Content starts
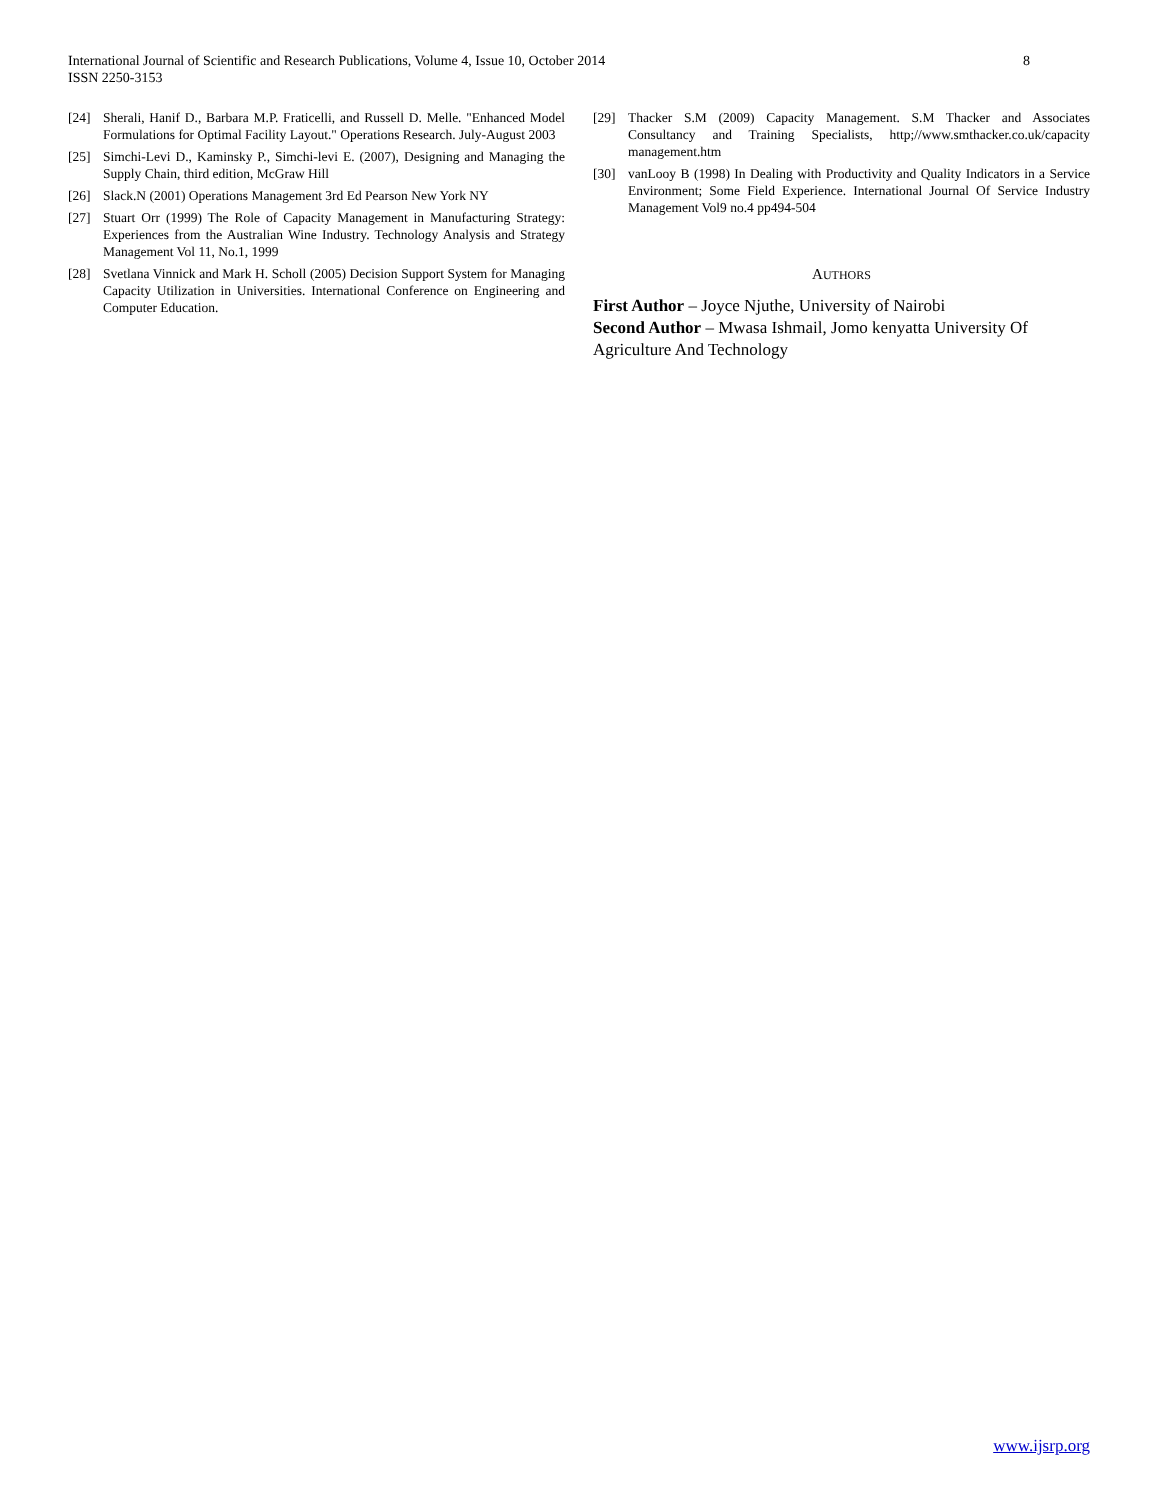International Journal of Scientific and Research Publications, Volume 4, Issue 10, October 2014
ISSN 2250-3153
8
[24] Sherali, Hanif D., Barbara M.P. Fraticelli, and Russell D. Melle. "Enhanced Model Formulations for Optimal Facility Layout." Operations Research. July-August 2003
[25] Simchi-Levi D., Kaminsky P., Simchi-levi E. (2007), Designing and Managing the Supply Chain, third edition, McGraw Hill
[26] Slack.N (2001) Operations Management 3rd Ed Pearson New York NY
[27] Stuart Orr (1999) The Role of Capacity Management in Manufacturing Strategy: Experiences from the Australian Wine Industry. Technology Analysis and Strategy Management Vol 11, No.1, 1999
[28] Svetlana Vinnick and Mark H. Scholl (2005) Decision Support System for Managing Capacity Utilization in Universities. International Conference on Engineering and Computer Education.
[29] Thacker S.M (2009) Capacity Management. S.M Thacker and Associates Consultancy and Training Specialists, http;//www.smthacker.co.uk/capacity management.htm
[30] vanLooy B (1998) In Dealing with Productivity and Quality Indicators in a Service Environment; Some Field Experience. International Journal Of Service Industry Management Vol9 no.4 pp494-504
AUTHORS
First Author – Joyce Njuthe, University of Nairobi
Second Author – Mwasa Ishmail, Jomo kenyatta University Of Agriculture And Technology
www.ijsrp.org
Content ends
* _PROBLEM STATEMENT_: Among the entries above, the lines between the ones containing "[28] Svetlana Vinnick" and "[30] vanLooy B", inclusive, are to be transcribed exactly. No other line is to be given.

* _WRITTEN RESPONSE_:
[28] Svetlana Vinnick and Mark H. Scholl (2005) Decision Support System for Managing Capacity Utilization in Universities. International Conference on Engineering and Computer Education.
[29] Thacker S.M (2009) Capacity Management. S.M Thacker and Associates Consultancy and Training Specialists, http;//www.smthacker.co.uk/capacity management.htm
[30] vanLooy B (1998) In Dealing with Productivity and Quality Indicators in a Service Environment; Some Field Experience. International Journal Of Service Industry Management Vol9 no.4 pp494-504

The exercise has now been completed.